In determining a parent’s net income, the court will deduct federal and state taxes, mandatory pension payments, mandatory union or professional dues, state industrial insurance premiums, court ordered maintenance to the extent actually paid, up to $5000 per year in voluntary retirement contributions and normal business expense and self-employment taxes for self employed persons.
There are several basis for the court to deviate from the Washington State child support schedule including but not limited to shared residential time, increased / decreased expenses due to a shared residential schedule, children from other relationships, and a number of additional factors.

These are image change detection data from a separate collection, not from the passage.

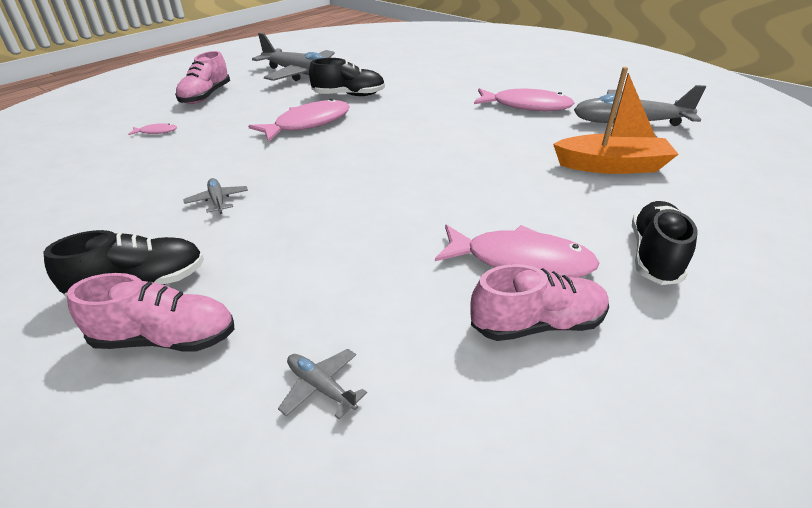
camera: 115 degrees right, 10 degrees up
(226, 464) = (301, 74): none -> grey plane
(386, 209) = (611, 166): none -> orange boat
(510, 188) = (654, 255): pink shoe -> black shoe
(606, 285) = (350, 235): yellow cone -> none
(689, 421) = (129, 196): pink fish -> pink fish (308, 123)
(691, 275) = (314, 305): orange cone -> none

If you believe there is a basis for the court to deviate from the standard support obligation, contact Roe & Greene, PLLC today to determine your rights.


If you are the parent with whom the children reside the majority of the time in the state of Washington at a minimum you are required to provide the other parent with advance written notice of your intent to “Relocate” or “Move away with the child(ren).”  This notice is required by Washington state law.  Depending on how far you intend to move the notice provisions are different.   If you are contemplating relocating or moving away with your children or have just received notice that the other party is intending to move away, you should immediately consult with one of the experienced lawyers at Roe & Greene, PLLC.


After a “Final Order Parenting Plan” has been entered with the court, if circumstances substantially change you a parent can request the court to Modify the parenting in certain circumstances.  There are “major modifications” these modifications change where the children reside a majority of the time.  There are also “minor modifications.” A minor modification changes the parenting plan by up to twenty-four (24) overnights (+/-) during the year.  If the parenting plan for your child(ren) needs to be modified, consult with one of the experienced family law attorneys at Roe & Greene, PLLC (360) 574-1600.


The effect of a parent’s military duties potentially impacting parenting functions shall not, by itself, be a substantial change of circumstances justifying a permanent modification of a prior decree or plan.  A temporary change to the parenting plan will most likely take place while the parent is in the military and unable to provide parenting functions.

Child support may be modified at any time if there is a substantially changed circumstance.  A modification may be filed after one year or more after the final (or modified) Order of Child Support was entered with the court without showing of substantially changed circumstance for economic hardship, change in child’s age, or an extension of support due to being in high school.

After 24 months, one does not need to show a substantial change in circumstance.  You may file a modification due to changes in the parties’ incomes or the child support worksheet tables.